Below is a link to a 2017 blog by Bruce Baker, Professor in the Graduate School of Education at Rutgers, The State University of New Jersey who has written many peer-reviewed articles on state school finance policy.
“The necessity to revisit the basic connections between taxation and the provision of public goods[ii] comes about partly in response to a frequent argument of school choice (voucher and charter) advocates that the public tax dollars belong (or at least should belong) to the child, not the institutions (schools). Institutions – especially government institutions – are faceless bureaucracies, thus “bad” whereas children are obviously “good.” That is, even if those institutions are established to serve the children. While this claim makes a compelling soundbite, it falsely assumes an oversimplified linear tax collection to spending distribution path and individualistic benefit basis for public goods and services. That taxpayer-parents (presumed one and the same?) pool their money such that the money can be distributed not based on any collective preferences but instead according to each individual’s preferences for their own child, and with no other contributor to the pool having influence over individual choices. That is, individual parent preferences for the use of public dollars always supersede societal preferences. This ideology runs contrary to the basic concept of public goods and services.

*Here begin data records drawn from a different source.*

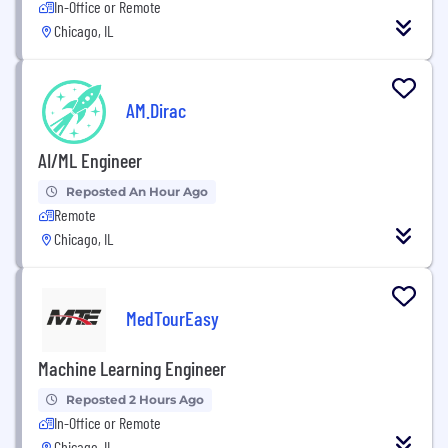
In-Office or Remote
Chicago, IL
AM.Dirac
AI/ML Engineer
Reposted An Hour Ago
Remote
Chicago, IL
MedTourEasy
Machine Learning Engineer
Reposted 2 Hours Ago
In-Office or Remote
Chicago, IL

The “money belongs to the child” claim also falsely assumes that the only expenses associated with each individual’s education choice are the current annual expenses of “educating” that individual. Further, that the expenses associated with educating (equitably) the first, second and third child are the same as the ninety-ninth child choosing any one institution. That is, it ignores entirely marginal costs and economies of scale, foundational elements of origins of public institutions. We collect tax dollars and provide public goods and services because it allows us to do so at an efficient scale of operations.”